> **Activity**
Please reproduce the section of the hospitality markets article starting with "The Hospitality Markets" and going on through "Austin. Las Vegas.", word for word.

> **Supplied passage**
= = = = =

CategoriesNews & Blog

The Hospitality Markets Nobody Is Talking About, But Should Be

For years, hospitality investment has been dominated by a familiar list of markets. New York. Los Angeles. Miami. Nashville. Austin. Las Vegas.

These destinations continue to attract travelers, investors, and developers, but they are increasingly competitive, expensive, and saturated.

The next wave of hospitality opportunities is emerging elsewhere.

Across the country, a growing number of secondary and tertiary markets are quietly outperforming expectations as travelers seek authentic experiences, businesses expand into new regions, and local economies diversify. While major cities continue to receive most of the attention, some of the strongest long-term hospitality opportunities may be found in places that rarely make national headlines.

For developers and investors willing to look beyond traditional gateway cities, the opportunity is significant.

The Shift Away from Traditional Hospitality Hubs

The hospitality industry has undergone a major transformation over the past several years. Travelers increasingly prioritize experiences over destinations. Remote work has expanded travel flexibility. Population growth has accelerated across many secondary markets, particularly throughout the Sun Belt.

At the same time, rising land costs, labor challenges, and development expenses in major metropolitan areas have made secondary markets increasingly attractive to investors.

According to PwC’s 2026 hospitality outlook, leisure travel demand is increasingly concentrated in warmer-weather and secondary markets, with demand growth expected to outpace new supply growth in the lodging sector. RevPAR (Revenue Per Available Room), one of hospitality’s key performance indicators, is projected to grow 2.9% in 2026 as demand continues to broaden beyond traditional urban centers.

The trend is clear: travelers are expanding their horizons, and developers should be doing the same.

The Rise of Lifestyle Destinations

One of the most overlooked opportunities today is the growth of smaller, lifestyle-oriented destinations. These are not necessarily major tourism hubs. Instead, they are communities with strong local identity, outdoor recreation, walkable downtowns, culinary scenes, wineries, cultural attractions, or unique natural assets.

Travelers increasingly want authentic experiences rather than manufactured ones. They are seeking places that offer character, connection, and a sense of discovery.

This shift has fueled demand for boutique hotels and experience-driven hospitality concepts. The global boutique hotel market reached approximately $28.5 billion in 2025 and is projected to exceed $50 billion by 2033. Leisure travelers account for more than 70% of boutique hotel demand, reflecting a growing preference for unique accommodations over standardized lodging. For developers, this creates opportunities in markets that may have previously been overlooked by institutional capital.

Secondary Markets Are Becoming Primary Opportunities

Population migration patterns are creating entirely new hospitality demand centers. Cities across Texas, Idaho, Montana, Utah, Tennessee, Arizona, and the Carolinas have seen significant population growth over the past decade. Businesses have followed. So have conferences, sporting events, healthcare investments, and tourism infrastructure.

As a result, many secondary markets now support hospitality demand levels that would have been hard to imagine just a few years ago.

= = = = =

> **Data to examine**
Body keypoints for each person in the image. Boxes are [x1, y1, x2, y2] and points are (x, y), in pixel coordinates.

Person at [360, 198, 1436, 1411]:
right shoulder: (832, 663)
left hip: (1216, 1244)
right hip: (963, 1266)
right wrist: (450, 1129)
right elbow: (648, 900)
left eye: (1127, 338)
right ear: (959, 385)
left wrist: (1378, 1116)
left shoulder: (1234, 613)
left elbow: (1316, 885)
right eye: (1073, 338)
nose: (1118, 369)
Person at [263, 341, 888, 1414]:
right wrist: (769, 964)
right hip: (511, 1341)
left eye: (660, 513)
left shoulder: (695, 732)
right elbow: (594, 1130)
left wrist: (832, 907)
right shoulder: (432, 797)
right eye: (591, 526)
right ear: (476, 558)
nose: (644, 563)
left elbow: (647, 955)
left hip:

= = = = =

> **Result of this exercise**
The Hospitality Markets Nobody Is Talking About, But Should Be

For years, hospitality investment has been dominated by a familiar list of markets. New York. Los Angeles. Miami. Nashville. Austin. Las Vegas.